Once the server is launced, it stastes looking for USRP devices connected to the system. Once at least one device has been found the server starts accepting connections. Two different TCP connection on two different ports (defined at compile time in USRP_server_settings.cpp in variables TCP_SYNC_PORT and TCP_ASYNC_PORT) and same socket are accepted and necessary for the system to work. One is a connection used for exchanging messages between server and client, the other is a connection dedicated to data exchange between server and client. Once the connections have been established the server expect a JSON string describing a command: the command describes settings for the USRP hardware and settings for the signal processing/generation needed. Once the JSON command string has been received and validated (settings have to be reasonable) the hardware configuration is applied using the Ettus UHD C++ api to set the USRP FPGA registers and the GPU kernels and meory are initialized accordigly to the requirements in the JSON command. Many threads are spawned in this phase: two different threads for the transmission handling and a minimum of three threads for the receiver side. The measurement can terminate for different reasons: number of samples in input/output requested has been reached, the client has disconnected or the USRP devices encountered an error. When the mesuremnt terminates, all the GPU memory is released, all the queues between threads are clean and every thread (except for memoyr managers and main) is joined; the servers goes in IDLE state waiting for a new command.

Datapath

Data are moved around the server using the lock-free queue implementation of boost libraries. Those queues (defined in USRP_server_settings.cpp) are queues of pointers to different kind of struct, these structs serve different purposes but relies on the same structure: a pointer to the memory and some metadata usefull to read the memory.

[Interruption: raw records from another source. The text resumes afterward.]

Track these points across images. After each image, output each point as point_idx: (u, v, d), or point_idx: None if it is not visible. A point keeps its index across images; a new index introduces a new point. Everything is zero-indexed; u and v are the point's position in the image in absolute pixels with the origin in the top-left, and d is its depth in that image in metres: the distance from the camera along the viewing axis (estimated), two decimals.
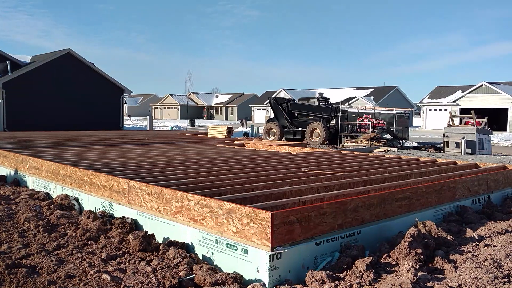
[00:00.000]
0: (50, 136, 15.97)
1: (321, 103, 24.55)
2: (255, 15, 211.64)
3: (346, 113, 23.95)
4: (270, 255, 3.90)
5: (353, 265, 4.07)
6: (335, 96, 52.62)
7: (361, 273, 3.91)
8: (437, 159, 9.79)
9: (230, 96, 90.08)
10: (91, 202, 6.49)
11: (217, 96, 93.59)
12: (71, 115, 30.94)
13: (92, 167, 7.24)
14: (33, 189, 7.86)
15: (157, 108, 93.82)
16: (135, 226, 5.44)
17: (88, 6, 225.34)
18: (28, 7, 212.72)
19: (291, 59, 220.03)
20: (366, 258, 4.10)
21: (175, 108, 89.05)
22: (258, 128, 33.01)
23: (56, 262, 4.29)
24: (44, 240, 4.99)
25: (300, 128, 24.02)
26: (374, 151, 17.67)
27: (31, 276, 3.94)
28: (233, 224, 4.29)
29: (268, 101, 28.06)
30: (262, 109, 68.03)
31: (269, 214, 3.94)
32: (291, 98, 31.84)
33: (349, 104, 41.76)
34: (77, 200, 6.76)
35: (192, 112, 76.23)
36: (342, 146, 21.55)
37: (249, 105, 74.77)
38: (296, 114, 25.04)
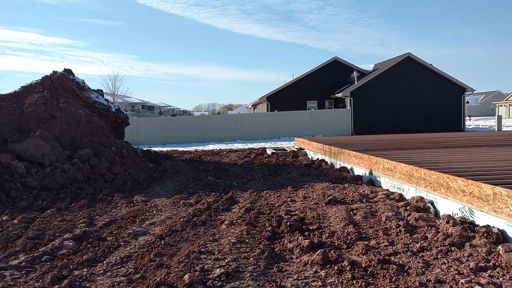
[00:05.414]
0: (394, 139, 16.67)
1: None
2: None
3: None
4: None
5: None
6: None
7: None
8: None
9: None
10: (447, 206, 6.31)
11: None
12: (411, 117, 31.81)
13: (445, 169, 7.04)
14: (387, 190, 8.32)
15: (501, 106, 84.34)
16: (502, 237, 4.93)
17: (420, 8, 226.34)
18: (366, 19, 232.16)
19: None
20: None
21: None
22: None
23: (423, 264, 4.34)
24: (407, 240, 5.14)
25: None
26: None
27: (401, 274, 4.11)
28: None
29: None
30: None
31: None
32: None
33: None
34: (432, 203, 6.72)
35: None
36: None
37: None
38: None
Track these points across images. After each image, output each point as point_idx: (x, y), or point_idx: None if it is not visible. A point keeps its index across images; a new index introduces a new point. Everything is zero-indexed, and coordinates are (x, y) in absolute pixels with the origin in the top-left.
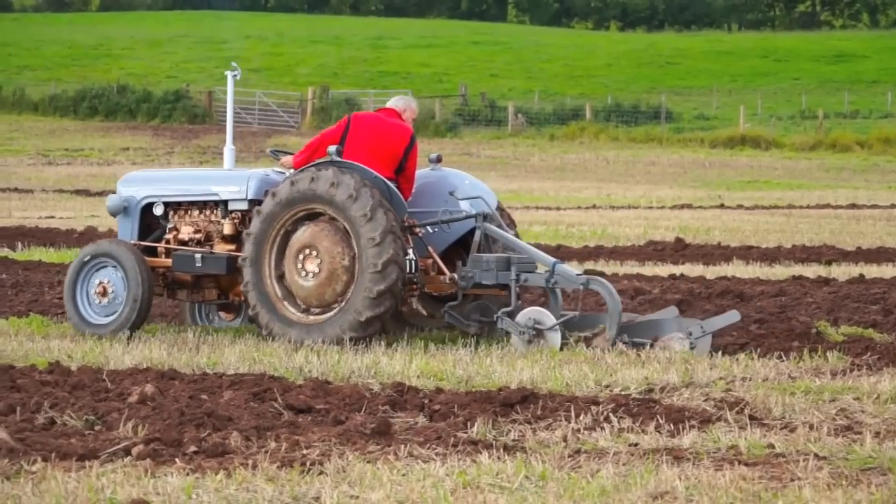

RX datapath scheme:"Block representation of the datapath in the receiver side.

TX datapath scheme:"Block representation of the datapath in the transmission side

Memory

All the memory used during a measurement is allocated at the beginning of the same except in case the system strongly (segfault without) needs more memory. The way buffer memory is managed is using a custom memory allocator coded in the file #USRP_server_memory_management.hpp. Note that most of the code has been moved to the .hpp because of the templating approach. The custom memory allocator is just an interface between the CUDA pinning mechanism and a couple of lock-free queues for passing and recycling pointers. They way it works can be summarized in few steps:

Upon initialization the memory allocator initializes a user-defined number of buffer and pin them to the CUDA driver page file (see CUDA pinned memory for more information)
When a buffer is needed the preallocator::get() method will return a buffer.
Once the buffer has been used, it is returned to the pool using the preallocator::trash() method.
A call to the preallocator::close() method will free the memory pool. Internally pulling and pushing from the memory pool (which is a lock-free queue) is handled by a couple of low-priority, unbinded threads which ensure the operation is completed without blocking the main application. It may seem redundant to use a lock-free queue and two threads to achieve the immediate return of the memory invocation but lock-free stuff generally come with the price of a failure possibility which in this context will cause memory leaks and loss of stability.

Block diagram of the memory manager class used in the server.